“America is going to go down the drain for at least the next four years, maybe even eight,” junior Victor Vargas said. “He told us that he wants to fix all these issues, but never gave a plan on how he is going to do it. I think that his actions may lead us to World War III.”
“I didn’t really follow the election because I don’t really care who won or not,” sophomore Alexandra Machado said. “I believe everyone has their own opinions and views on who is going to be better for this country. Whoever is elected president should try their hardest to better improve the country.”
As for the Nevada state senate, Catherine Cortez Masto (D) is to be the Nevada representative for the U.S. Senate. She beat her closest opponent, Joe Heck (R), by 2%. Cortez Masto is the first Latino woman to be elected to the U.S. Senate.
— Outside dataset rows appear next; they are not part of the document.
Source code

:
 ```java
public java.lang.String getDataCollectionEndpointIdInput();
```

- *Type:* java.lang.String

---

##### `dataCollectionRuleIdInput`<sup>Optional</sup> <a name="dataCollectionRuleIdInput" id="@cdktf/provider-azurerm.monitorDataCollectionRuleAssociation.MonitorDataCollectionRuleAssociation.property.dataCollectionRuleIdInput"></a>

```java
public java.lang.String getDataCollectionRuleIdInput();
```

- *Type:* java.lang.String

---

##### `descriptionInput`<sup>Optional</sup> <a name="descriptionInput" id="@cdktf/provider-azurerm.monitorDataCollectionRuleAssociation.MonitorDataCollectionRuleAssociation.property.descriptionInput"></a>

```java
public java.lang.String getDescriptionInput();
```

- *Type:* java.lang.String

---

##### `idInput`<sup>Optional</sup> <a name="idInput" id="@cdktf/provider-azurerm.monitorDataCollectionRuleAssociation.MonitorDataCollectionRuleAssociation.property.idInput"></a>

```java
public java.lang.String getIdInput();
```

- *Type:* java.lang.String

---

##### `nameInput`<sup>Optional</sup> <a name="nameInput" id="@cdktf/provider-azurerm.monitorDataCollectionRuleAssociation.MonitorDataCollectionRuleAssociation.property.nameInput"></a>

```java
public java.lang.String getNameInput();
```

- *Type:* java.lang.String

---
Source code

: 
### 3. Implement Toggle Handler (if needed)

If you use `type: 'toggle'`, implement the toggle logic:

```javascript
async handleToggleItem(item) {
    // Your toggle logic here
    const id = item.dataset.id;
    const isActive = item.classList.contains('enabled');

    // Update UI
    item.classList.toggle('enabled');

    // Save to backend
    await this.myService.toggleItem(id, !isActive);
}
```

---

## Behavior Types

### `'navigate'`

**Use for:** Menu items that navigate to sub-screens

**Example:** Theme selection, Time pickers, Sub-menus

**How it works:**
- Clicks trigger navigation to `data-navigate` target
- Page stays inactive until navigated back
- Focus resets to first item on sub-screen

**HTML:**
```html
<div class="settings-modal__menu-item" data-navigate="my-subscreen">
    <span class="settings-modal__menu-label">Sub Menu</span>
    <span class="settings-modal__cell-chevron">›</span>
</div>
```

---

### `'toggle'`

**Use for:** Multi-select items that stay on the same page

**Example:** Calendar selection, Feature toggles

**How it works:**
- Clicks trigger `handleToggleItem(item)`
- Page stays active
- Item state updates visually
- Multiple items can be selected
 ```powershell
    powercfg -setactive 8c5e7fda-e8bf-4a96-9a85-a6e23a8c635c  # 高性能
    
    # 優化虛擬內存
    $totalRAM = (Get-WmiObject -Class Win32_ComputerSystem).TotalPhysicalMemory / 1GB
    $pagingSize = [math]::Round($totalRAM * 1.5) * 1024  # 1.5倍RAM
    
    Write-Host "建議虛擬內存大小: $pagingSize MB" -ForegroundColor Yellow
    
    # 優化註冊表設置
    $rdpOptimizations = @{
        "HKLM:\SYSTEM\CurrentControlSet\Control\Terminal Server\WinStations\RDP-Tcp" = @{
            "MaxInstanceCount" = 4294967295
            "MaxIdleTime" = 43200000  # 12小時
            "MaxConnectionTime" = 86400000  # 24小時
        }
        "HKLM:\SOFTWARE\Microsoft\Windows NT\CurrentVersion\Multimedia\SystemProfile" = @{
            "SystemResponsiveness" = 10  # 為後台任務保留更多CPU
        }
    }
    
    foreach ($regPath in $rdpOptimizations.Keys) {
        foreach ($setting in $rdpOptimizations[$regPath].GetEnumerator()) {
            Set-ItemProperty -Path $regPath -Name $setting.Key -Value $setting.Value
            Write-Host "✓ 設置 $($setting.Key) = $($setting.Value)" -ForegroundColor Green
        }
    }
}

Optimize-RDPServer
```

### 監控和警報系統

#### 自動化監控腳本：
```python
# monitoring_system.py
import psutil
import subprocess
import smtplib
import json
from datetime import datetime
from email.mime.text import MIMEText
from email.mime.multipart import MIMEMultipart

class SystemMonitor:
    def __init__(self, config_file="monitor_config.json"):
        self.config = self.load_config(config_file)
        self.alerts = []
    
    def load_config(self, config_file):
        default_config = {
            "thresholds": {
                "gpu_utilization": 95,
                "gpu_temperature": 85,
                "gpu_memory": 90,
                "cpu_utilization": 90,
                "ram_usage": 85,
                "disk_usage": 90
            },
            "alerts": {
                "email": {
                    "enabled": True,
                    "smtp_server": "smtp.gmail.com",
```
“Since I am a Latina, I think that Catherine Cortez Masto is setting a good example for the Latino community,” junior Elisa Bustamante said. “It makes me happy knowing that she is going to set an example for the future generation of Latino kids that anything is possible. We need to make higher authorities like the senate a little more diverse and she did just that.”
At a local level, Nevada voted yes to firmer background checks on people buying guns from licensed gun dealers and they also voted to legalize recreational marijuana.
“I won’t feel safer with firmer background checks,” freshman Dane Jenkins said. “If people were able to find ways around the background checks already in place, then I’m sure they’ll find ways around this law as well.”
The ballot also included a fuel tax hike measure. The law will be adding 3.6 cent tax per gallon on gas in order to raise $3 billion for local road construction.
“The increase of fuel tax to improve roads will definitely impact my spending,” senior Chriselle Lee said. “I need to make sure I stay within a new budget, but it will be for a better community to grow up in.”
The two other ballot measures included exempting a tax on some home medical equipment and establishing a competitive energy market in Nevada.
“I feel that the presidential announcement may endanger my family, my friends and myself,” senior Kylavel Carlos said. “A lot of Trump’s rhetoric has incited fear that targets and demonizes minority groups, and his election reflects the shared sentiment among the majority of the American people. With everything that happened in his campaign, I’m afraid that people will feel validated in their beliefs — that it’s okay to sexually assault women, that’s it’s okay to exclude a large group of people for their religious beliefs — and act on them.”